Stored items
START

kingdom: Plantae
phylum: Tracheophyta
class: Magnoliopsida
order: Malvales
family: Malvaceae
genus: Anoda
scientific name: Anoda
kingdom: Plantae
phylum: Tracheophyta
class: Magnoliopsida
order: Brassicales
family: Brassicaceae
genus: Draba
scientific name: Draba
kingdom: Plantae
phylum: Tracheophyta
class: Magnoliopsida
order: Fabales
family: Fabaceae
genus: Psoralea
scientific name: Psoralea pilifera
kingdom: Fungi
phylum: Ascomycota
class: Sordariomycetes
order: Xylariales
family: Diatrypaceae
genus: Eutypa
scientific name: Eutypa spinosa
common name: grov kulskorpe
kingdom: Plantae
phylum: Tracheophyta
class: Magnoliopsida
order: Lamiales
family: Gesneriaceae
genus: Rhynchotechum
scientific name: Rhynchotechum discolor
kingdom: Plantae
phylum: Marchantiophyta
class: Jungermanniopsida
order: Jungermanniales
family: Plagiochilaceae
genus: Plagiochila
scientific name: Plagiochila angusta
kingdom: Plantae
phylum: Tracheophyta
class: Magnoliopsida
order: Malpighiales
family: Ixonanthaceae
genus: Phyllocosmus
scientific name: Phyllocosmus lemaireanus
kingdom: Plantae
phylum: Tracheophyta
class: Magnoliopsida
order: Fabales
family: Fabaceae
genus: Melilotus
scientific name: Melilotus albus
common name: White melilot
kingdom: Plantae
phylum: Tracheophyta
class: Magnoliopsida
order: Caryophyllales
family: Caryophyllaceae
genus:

END

EXERCISE INSTRUCTIONS
Render all of the lines above as a numbered list, omitting any blank ones.

EXPECTED OUTPUT
1. kingdom: Plantae
2. phylum: Tracheophyta
3. class: Magnoliopsida
4. order: Malvales
5. family: Malvaceae
6. genus: Anoda
7. scientific name: Anoda
8. kingdom: Plantae
9. phylum: Tracheophyta
10. class: Magnoliopsida
11. order: Brassicales
12. family: Brassicaceae
13. genus: Draba
14. scientific name: Draba
15. kingdom: Plantae
16. phylum: Tracheophyta
17. class: Magnoliopsida
18. order: Fabales
19. family: Fabaceae
20. genus: Psoralea
21. scientific name: Psoralea pilifera
22. kingdom: Fungi
23. phylum: Ascomycota
24. class: Sordariomycetes
25. order: Xylariales
26. family: Diatrypaceae
27. genus: Eutypa
28. scientific name: Eutypa spinosa
29. common name: grov kulskorpe
30. kingdom: Plantae
31. phylum: Tracheophyta
32. class: Magnoliopsida
33. order: Lamiales
34. family: Gesneriaceae
35. genus: Rhynchotechum
36. scientific name: Rhynchotechum discolor
37. kingdom: Plantae
38. phylum: Marchantiophyta
39. class: Jungermanniopsida
40. order: Jungermanniales
41. family: Plagiochilaceae
42. genus: Plagiochila
43. scientific name: Plagiochila angusta
44. kingdom: Plantae
45. phylum: Tracheophyta
46. class: Magnoliopsida
47. order: Malpighiales
48. family: Ixonanthaceae
49. genus: Phyllocosmus
50. scientific name: Phyllocosmus lemaireanus
51. kingdom: Plantae
52. phylum: Tracheophyta
53. class: Magnoliopsida
54. order: Fabales
55. family: Fabaceae
56. genus: Melilotus
57. scientific name: Melilotus albus
58. common name: White melilot
59. kingdom: Plantae
60. phylum: Tracheophyta
61. class: Magnoliopsida
62. order: Caryophyllales
63. family: Caryophyllaceae
64. genus:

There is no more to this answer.